Zeiten des Wandels

5.4.2002 | Von:

Die DDR in den sechziger Jahren

Abgrenzung nach Westen

Die mit dem Mauerbau zementierte Absperrung der DDR nach Westen stand im Widerspruch zur gesamtdeutschen Rhetorik der DDR-Verfassung und der SED-Propaganda. Diesen Widerspruch aufzulösen, war Aufgabe des "nationalen Dokuments", das der Nationalrat der Nationalen Front (Zusammenschluß aller politischen Parteien und Massenorganisationen der DDR unter Führung der SED) am 25. März 1962 unter dem Titel "Die geschichtliche Aufgabe der DDR und die Zukunft Deutschlands" veröffentlichte. Walter Ulbricht erklärte dazu, daß die "deutsche Nation heute in zwei Staaten gespalten ist, die sich auf dem Boden Deutschlands feindlich gegenüberstehen". Der Sieg des Sozialismus sei eine historische Gesetzmäßigkeit, die sich auch in Westdeutschland vollziehen werde. Erst dann sei die Einheit Deutschlands wiederzuerlangen. Bis dahin sei die Stärkung der DDR der entscheidende Beitrag zur nationalen Einheit.

Der VI. Parteitag der SED bestätigte im Januar 1963 das "Nationale Dokument" noch einmal förmlich. Danach traf die DDR-Führung aber eine Reihe von Entscheidungen, die das Ziel verfolgten, die DDR weiter von der Bundesrepublik Deutschland abzugrenzen. Am 2. Januar 1964 wurden neue Personalausweise eingeführt, in denen erstmals als Staatsangehörigkeit "Bürger der Deutschen Demokratischen Republik" eingetragen war. Hier zeichnete sich bereits die Aufgabe der gemeinsamen deutschen Staatsangehörigkeit ab, die das Staatsangehörigkeitsgesetz vom 20. Februar 1967 dann gesetzlich fixierte.

In der Präambel zum "Gesetz über die Staatsbürgerschaft der Deutschen Demokratischen Republik" hieß es: "Mit der Gründung der DDR entstand in Übereinstimmung mit dem Völkerrecht die Staatsbürgerschaft der DDR. Sie ist Ausdruck der Souveränität der DDR und trägt zur weiteren allseitigen Stärkung des sozialistischen Staates bei."

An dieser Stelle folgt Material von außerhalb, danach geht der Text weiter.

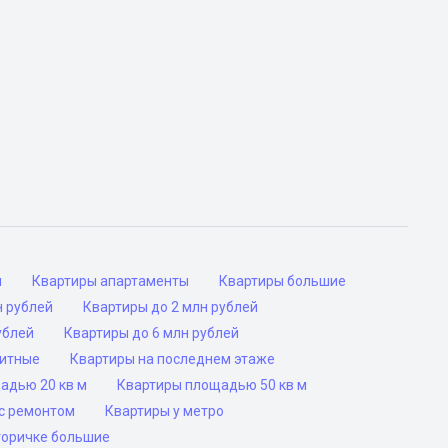
ы
Квартиры апартаменты
Квартиры большие
н рублей
Квартиры до 2 млн рублей
ублей
Квартиры до 6 млн рублей
ритные
Квартиры на последнем этаже
адью 20 кв м
Квартиры площадью 50 кв м
с ремонтом
Квартиры у метро
торичке большие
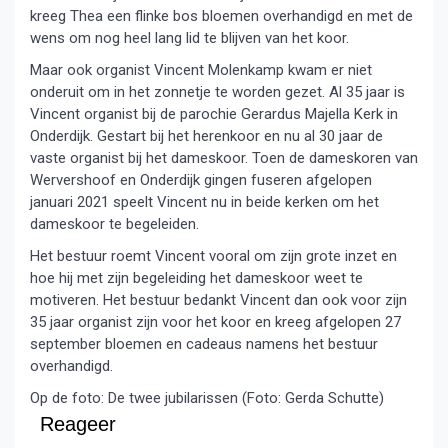
kreeg Thea een flinke bos bloemen overhandigd en met de
wens om nog heel lang lid te blijven van het koor.
Maar ook organist Vincent Molenkamp kwam er niet
onderuit om in het zonnetje te worden gezet. Al 35 jaar is
Vincent organist bij de parochie Gerardus Majella Kerk in
Onderdijk. Gestart bij het herenkoor en nu al 30 jaar de
vaste organist bij het dameskoor. Toen de dameskoren van
Wervershoof en Onderdijk gingen fuseren afgelopen
januari 2021 speelt Vincent nu in beide kerken om het
dameskoor te begeleiden.
Het bestuur roemt Vincent vooral om zijn grote inzet en
hoe hij met zijn begeleiding het dameskoor weet te
motiveren. Het bestuur bedankt Vincent dan ook voor zijn
35 jaar organist zijn voor het koor en kreeg afgelopen 27
september bloemen en cadeaus namens het bestuur
overhandigd.
Op de foto: De twee jubilarissen (Foto: Gerda Schutte)
Reageer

In seinen Schlußbestimmungen setzte das Staatsbürgergesetz die bisherige gesetzliche Grundlage für die gemeinsame Staatsangehörigkeit der Deutschen in der Bundesrepublik und in der DDR, das Reichs- und Staatsangehörigkeitsgesetz vom 22. Juli 1913, außer Kraft. Diese Entscheidung widersprach der DDR-Verfassung, die noch von einer - gemeinsamen - deutschen Staatsangehörigkeit ausging. Die Bundesregierung kommentierte am 20. Februar 1967 das Staatsbürgergesetz der DDR mit den Worten: "Es gibt nicht zwei Völker, es gibt nur ein deutsches Volk. [...] Die Bewohner im anderen Teil Deutschlands bleiben deutsche Staatsangehörige nach Maßgabe des Deutschen Reichs- und Staatsangehörigkeitsgesetzes vom 22. Juli 1913 und haben Anspruch darauf, von allen deutschen Behörden im Inland und Ausland als solche behandelt zu werden".

Die Abgrenzung gegenüber der "kapitalistischen" Bundesrepublik fand 1968 ihren gesetzgeberischen Ausdruck auch im neuen Strafgesetzbuch und in der neuen Verfassung der DDR.

Neues Strafrecht

Am 12. Januar 1968 billigte die Volkskammer ein neues Strafgesetzbuch und eine neue Strafprozeßordnung der DDR. Das Strafgesetzbuch trat ab 1. Juli 1968 an die Stelle des alten deutschen Strafgesetzbuches von 1871, das zu Teilen bis dahin auch für die DDR noch Gültigkeit besessen hatte. Die Präambel des DDR-Strafgesetzbuches zog einen deutlichen Trennungsstrich zwischen DDR und Bundesrepublik, denn da hieß es: "Das sozialistische Strafgesetzbuch ist Bestandteil des einheitlichen sozialistischen Rechtssystems der Deutschen Demokratischen Republik. Es dient im besonderen dem entschiedenen Kampf gegen die verbrecherischen Anschläge auf den Frieden und die Deutsche Demokratische Republik, die vom westdeutschen Imperialismus und seinen Verbündeten ausgehen und die Lebensgrundlagen unseres Volkes bedrohen".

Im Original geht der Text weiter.